I personally recall discussing with a male friend my desire to do the Ruapehu Round-the-Mountain Track solo. He told me flat out, “You can’t do it – you’ll never make it. There’s no way you can carry everything you need and still be able to finish the tramp.”
I got stubborn and did it anyway. Paranoid that I was indeed as useless as he said, I gave myself five days to complete it but did it in three.
I’ve since tried to stop underestimating myself and just go for it. Part of this is doing more solo trips. And I’ve noticed that while it’s ‘normal’ for a guy to go tramping solo, the sight of a female tramper on her own can send people into paroxysms of fear – they immediately go into ‘emergency’ mode on your behalf, as if something’s gone terribly wrong. A solo female tramper is still outside the boundaries of what people think is acceptable.
Many women in my survey agreed that, socialised to do so, we do underestimate ourselves – just like the woman in my ski club who was too scared to drive up the mountain road.

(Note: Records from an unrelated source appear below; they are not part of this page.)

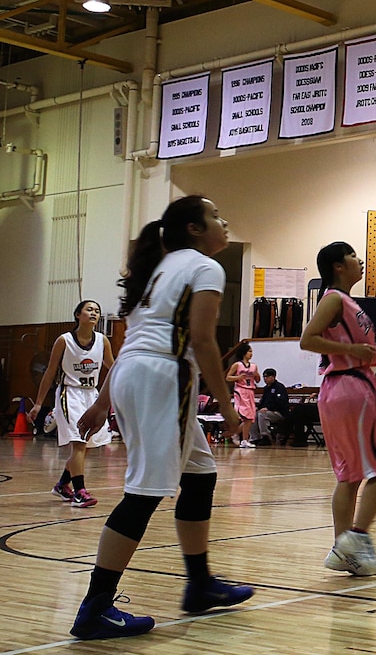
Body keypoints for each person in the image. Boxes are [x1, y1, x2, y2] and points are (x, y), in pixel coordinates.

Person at [69, 195, 252, 640]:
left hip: (137, 374)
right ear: (193, 228)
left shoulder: (161, 269)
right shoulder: (205, 267)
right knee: (143, 494)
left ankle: (199, 584)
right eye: (215, 216)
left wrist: (102, 402)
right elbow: (206, 342)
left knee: (201, 474)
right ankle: (94, 608)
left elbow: (131, 344)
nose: (223, 221)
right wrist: (228, 408)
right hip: (162, 378)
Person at [300, 241, 376, 576]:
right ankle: (355, 538)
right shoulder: (333, 298)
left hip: (341, 388)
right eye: (353, 256)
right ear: (337, 266)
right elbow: (308, 339)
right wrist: (355, 351)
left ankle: (343, 550)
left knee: (349, 476)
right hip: (351, 389)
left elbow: (352, 350)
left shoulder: (346, 302)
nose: (360, 261)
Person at [29, 300, 116, 508]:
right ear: (78, 314)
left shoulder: (102, 341)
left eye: (97, 310)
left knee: (86, 447)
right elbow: (49, 371)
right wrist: (39, 404)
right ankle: (80, 492)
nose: (94, 313)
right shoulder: (64, 340)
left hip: (92, 395)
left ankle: (62, 485)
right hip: (70, 393)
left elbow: (113, 367)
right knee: (78, 442)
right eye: (89, 309)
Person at [225, 342, 258, 447]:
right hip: (240, 391)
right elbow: (228, 377)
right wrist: (238, 378)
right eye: (249, 351)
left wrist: (257, 375)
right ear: (244, 353)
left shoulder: (254, 366)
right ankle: (244, 440)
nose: (251, 353)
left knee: (251, 418)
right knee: (246, 417)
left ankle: (237, 435)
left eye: (252, 351)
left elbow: (257, 380)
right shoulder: (237, 365)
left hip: (250, 391)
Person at [253, 368, 291, 445]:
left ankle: (266, 437)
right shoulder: (266, 389)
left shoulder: (279, 387)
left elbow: (281, 402)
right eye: (264, 377)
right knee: (252, 415)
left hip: (278, 412)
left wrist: (268, 408)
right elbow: (263, 402)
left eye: (267, 377)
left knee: (262, 415)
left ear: (273, 377)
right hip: (267, 411)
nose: (265, 379)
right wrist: (258, 408)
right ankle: (255, 438)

Said one: “The tendency for women to underestimate themselves can have some positives. In my experience, there is a tendency towards women being more meticulous and careful as a result of slightly lower self confidence. On the bad side, women can be prone to underestimating their abilities. This can lead to them not pushing themselves as much, and therefore they don’t get as much experience in the hills.”
Many women told me they wanted to find other women to tramp or climb with, but had found it hard to do so. They found women to be encouraging rather than questioning or patronising, and they enjoyed feeling like they could simultaneously ‘keep up’ with the pace and push their boundaries.
“Other women are generally the biggest source of support for the aspirant female tramper and climber,” said one respondent. “This is probably the best way for women to get better. I think it’s really important for women to stick together and support each other.
“In general, society does not place the same emphasis on women to attain physical achievements. There’s more of an emphasis on things like relationship status and clothing as markers of personal identity for women – meaning that the standard is set lower, and the incentives for achievement are subtly undermined.”
Many women had wonderful things to say about their male cohorts. One of my favourite tramping buddies, Mike, is fantastic in his approach to equality and is also one of the few people I can spend eight days in the wilderness with without wanting to kill him.
“Non-sexist men are great,” said one woman. “Because they will revel in the achievements of their female friends and treat women as equals.”
So what is the way forward?
“The outdoors is a great equaliser,” said one climber and trail runner. “There are many amazing female climbers and trampers who achieve the same things that men do. My advice to any woman who experiences this sort of thing is to use it to spur herself on and to not get discouraged.”
Says another: “I strongly encourage women to climb with other women, to organise your own trips, to buy your own gear, to encourage yourself, and your female friends, to aim high, keep pushing yourself, build your social network and supporters.
“And remember to out-climb that person. If someone cuts you down or underestimates you, success is the best revenge.”